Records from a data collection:
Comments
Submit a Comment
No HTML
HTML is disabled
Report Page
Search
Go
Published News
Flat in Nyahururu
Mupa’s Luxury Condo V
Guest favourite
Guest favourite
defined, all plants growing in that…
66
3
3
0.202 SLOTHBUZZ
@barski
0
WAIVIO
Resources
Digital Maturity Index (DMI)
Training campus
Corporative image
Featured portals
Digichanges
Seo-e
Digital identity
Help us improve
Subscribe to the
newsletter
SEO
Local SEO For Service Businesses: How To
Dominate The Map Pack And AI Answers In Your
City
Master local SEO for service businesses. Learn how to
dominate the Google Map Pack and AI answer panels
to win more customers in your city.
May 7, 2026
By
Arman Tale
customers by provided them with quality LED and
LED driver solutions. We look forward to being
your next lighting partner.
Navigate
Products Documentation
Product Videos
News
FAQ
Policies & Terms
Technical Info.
==
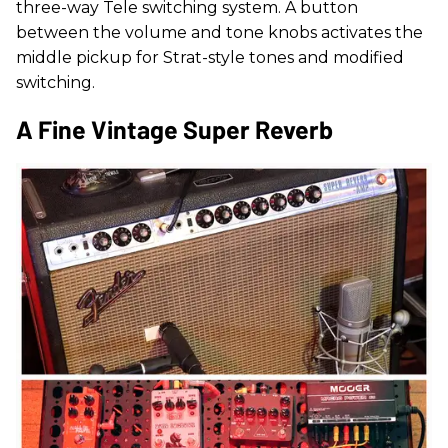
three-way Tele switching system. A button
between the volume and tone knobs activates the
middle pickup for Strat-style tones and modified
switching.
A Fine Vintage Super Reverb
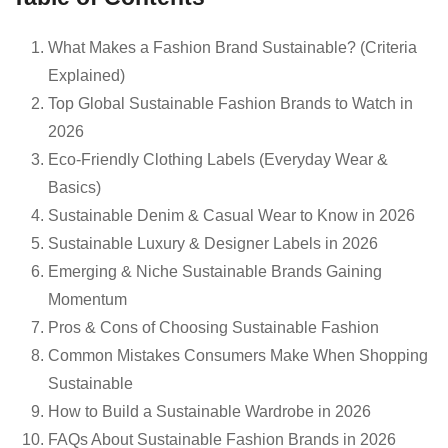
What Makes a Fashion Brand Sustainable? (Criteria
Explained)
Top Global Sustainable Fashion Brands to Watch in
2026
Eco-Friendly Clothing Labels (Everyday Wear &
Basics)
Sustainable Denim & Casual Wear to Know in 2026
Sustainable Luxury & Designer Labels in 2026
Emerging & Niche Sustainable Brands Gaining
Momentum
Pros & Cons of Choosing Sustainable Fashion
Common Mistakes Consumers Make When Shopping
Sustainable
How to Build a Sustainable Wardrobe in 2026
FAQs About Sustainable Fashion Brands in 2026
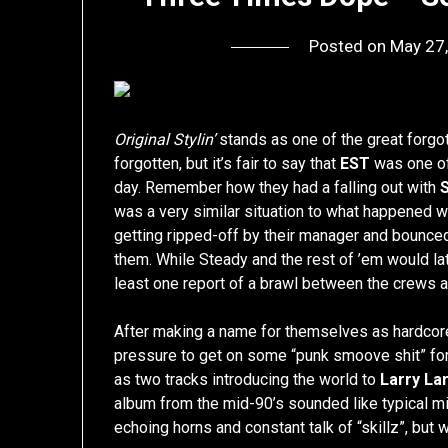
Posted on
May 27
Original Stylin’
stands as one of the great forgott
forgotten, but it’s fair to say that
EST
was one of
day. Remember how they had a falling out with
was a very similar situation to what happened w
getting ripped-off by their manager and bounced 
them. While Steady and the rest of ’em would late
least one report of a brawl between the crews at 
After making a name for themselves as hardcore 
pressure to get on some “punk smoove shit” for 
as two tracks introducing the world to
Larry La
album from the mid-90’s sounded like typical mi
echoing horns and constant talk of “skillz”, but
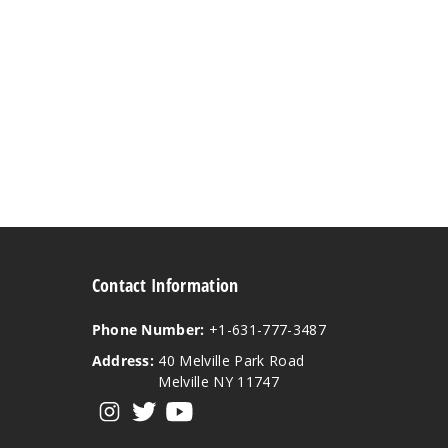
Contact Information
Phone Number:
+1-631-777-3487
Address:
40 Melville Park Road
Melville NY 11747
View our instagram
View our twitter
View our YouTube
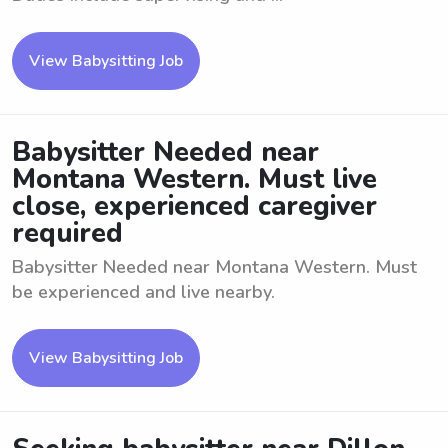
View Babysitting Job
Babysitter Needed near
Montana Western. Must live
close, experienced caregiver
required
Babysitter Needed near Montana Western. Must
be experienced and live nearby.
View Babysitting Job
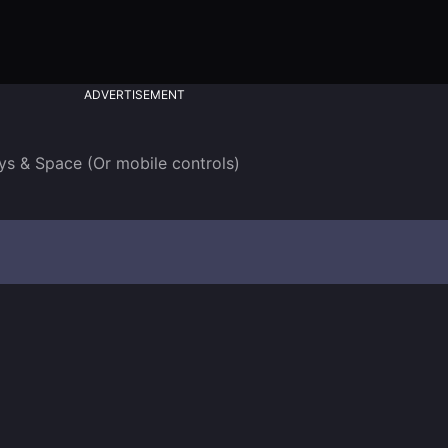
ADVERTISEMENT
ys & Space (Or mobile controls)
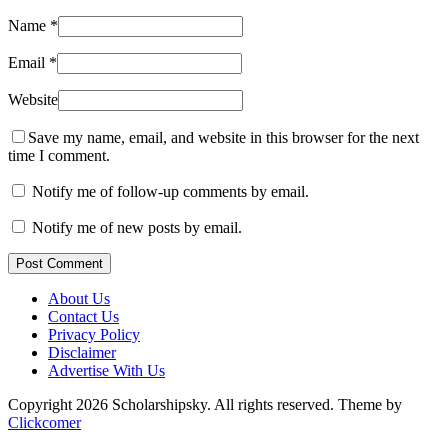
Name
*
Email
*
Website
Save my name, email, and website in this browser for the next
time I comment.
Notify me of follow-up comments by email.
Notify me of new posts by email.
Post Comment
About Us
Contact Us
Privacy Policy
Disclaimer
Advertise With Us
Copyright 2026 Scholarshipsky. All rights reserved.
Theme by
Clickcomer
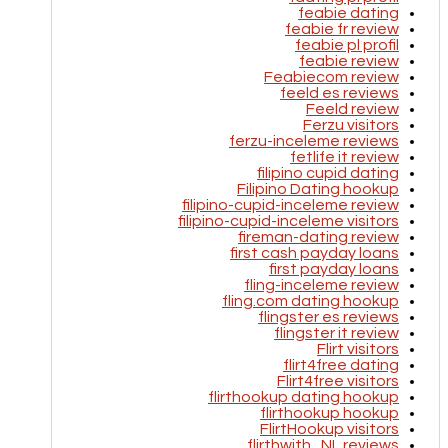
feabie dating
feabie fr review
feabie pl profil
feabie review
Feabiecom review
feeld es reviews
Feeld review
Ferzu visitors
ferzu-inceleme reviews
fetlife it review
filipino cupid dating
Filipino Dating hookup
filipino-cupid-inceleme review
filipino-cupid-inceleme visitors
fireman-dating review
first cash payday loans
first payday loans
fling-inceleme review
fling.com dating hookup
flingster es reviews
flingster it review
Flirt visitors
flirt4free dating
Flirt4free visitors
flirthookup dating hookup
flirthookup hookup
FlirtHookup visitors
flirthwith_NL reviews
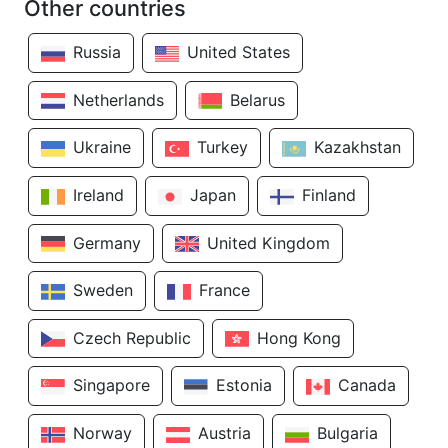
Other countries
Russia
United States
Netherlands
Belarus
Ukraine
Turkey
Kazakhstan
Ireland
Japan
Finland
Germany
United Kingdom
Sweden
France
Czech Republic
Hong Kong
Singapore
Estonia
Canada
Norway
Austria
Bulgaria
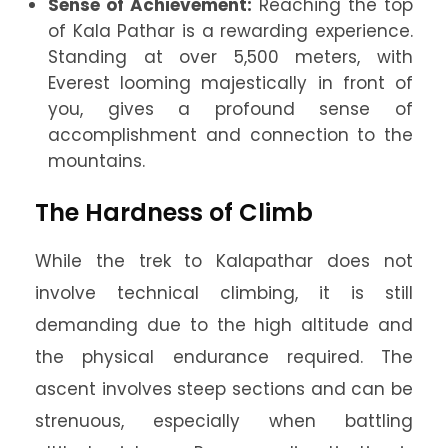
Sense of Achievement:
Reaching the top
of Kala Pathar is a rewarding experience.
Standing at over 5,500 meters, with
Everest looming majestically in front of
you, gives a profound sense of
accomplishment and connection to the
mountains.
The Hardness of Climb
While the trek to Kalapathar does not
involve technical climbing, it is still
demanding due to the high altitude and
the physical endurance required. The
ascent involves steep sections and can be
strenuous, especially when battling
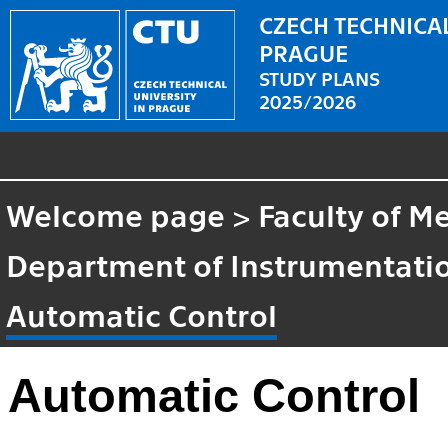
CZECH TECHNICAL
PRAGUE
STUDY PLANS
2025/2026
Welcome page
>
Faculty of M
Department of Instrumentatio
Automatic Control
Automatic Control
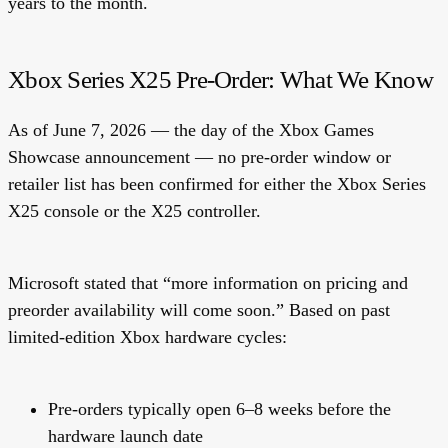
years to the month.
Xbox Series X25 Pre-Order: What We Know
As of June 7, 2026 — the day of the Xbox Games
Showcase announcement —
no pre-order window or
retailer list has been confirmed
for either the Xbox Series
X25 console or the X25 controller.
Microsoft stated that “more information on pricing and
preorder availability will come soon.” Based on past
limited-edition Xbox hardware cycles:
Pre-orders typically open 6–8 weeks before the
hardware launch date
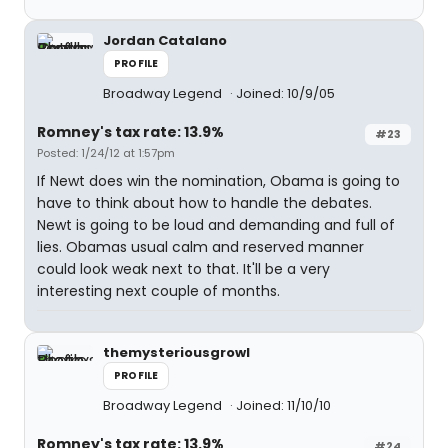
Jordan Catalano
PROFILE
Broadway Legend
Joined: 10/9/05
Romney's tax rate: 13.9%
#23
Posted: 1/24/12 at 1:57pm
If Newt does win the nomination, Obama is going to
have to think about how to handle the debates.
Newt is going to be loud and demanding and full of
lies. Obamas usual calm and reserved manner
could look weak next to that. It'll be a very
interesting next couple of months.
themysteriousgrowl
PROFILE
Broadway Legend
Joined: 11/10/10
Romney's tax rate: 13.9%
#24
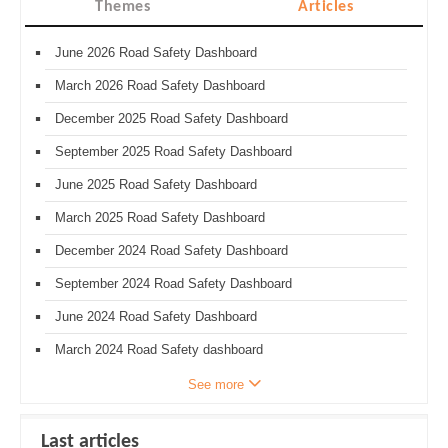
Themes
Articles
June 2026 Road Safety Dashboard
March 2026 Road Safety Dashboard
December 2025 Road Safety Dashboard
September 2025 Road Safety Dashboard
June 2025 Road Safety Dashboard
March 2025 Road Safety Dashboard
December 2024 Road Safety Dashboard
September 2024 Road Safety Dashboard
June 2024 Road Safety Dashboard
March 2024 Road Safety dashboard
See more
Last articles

Assignment —
Each line in the entries above, starting at the line with "Digital Maturity Index (DMI)" and ending at the line with "Technical Info.", is to be printed exactly, and only those lines.

Completed exercise —
Digital Maturity Index (DMI)
Training campus
Corporative image
Featured portals
Digichanges
Seo-e
Digital identity
Help us improve
Subscribe to the
newsletter
SEO
Local SEO For Service Businesses: How To
Dominate The Map Pack And AI Answers In Your
City
Master local SEO for service businesses. Learn how to
dominate the Google Map Pack and AI answer panels
to win more customers in your city.
May 7, 2026
By
Arman Tale
customers by provided them with quality LED and
LED driver solutions. We look forward to being
your next lighting partner.
Navigate
Products Documentation
Product Videos
News
FAQ
Policies & Terms
Technical Info.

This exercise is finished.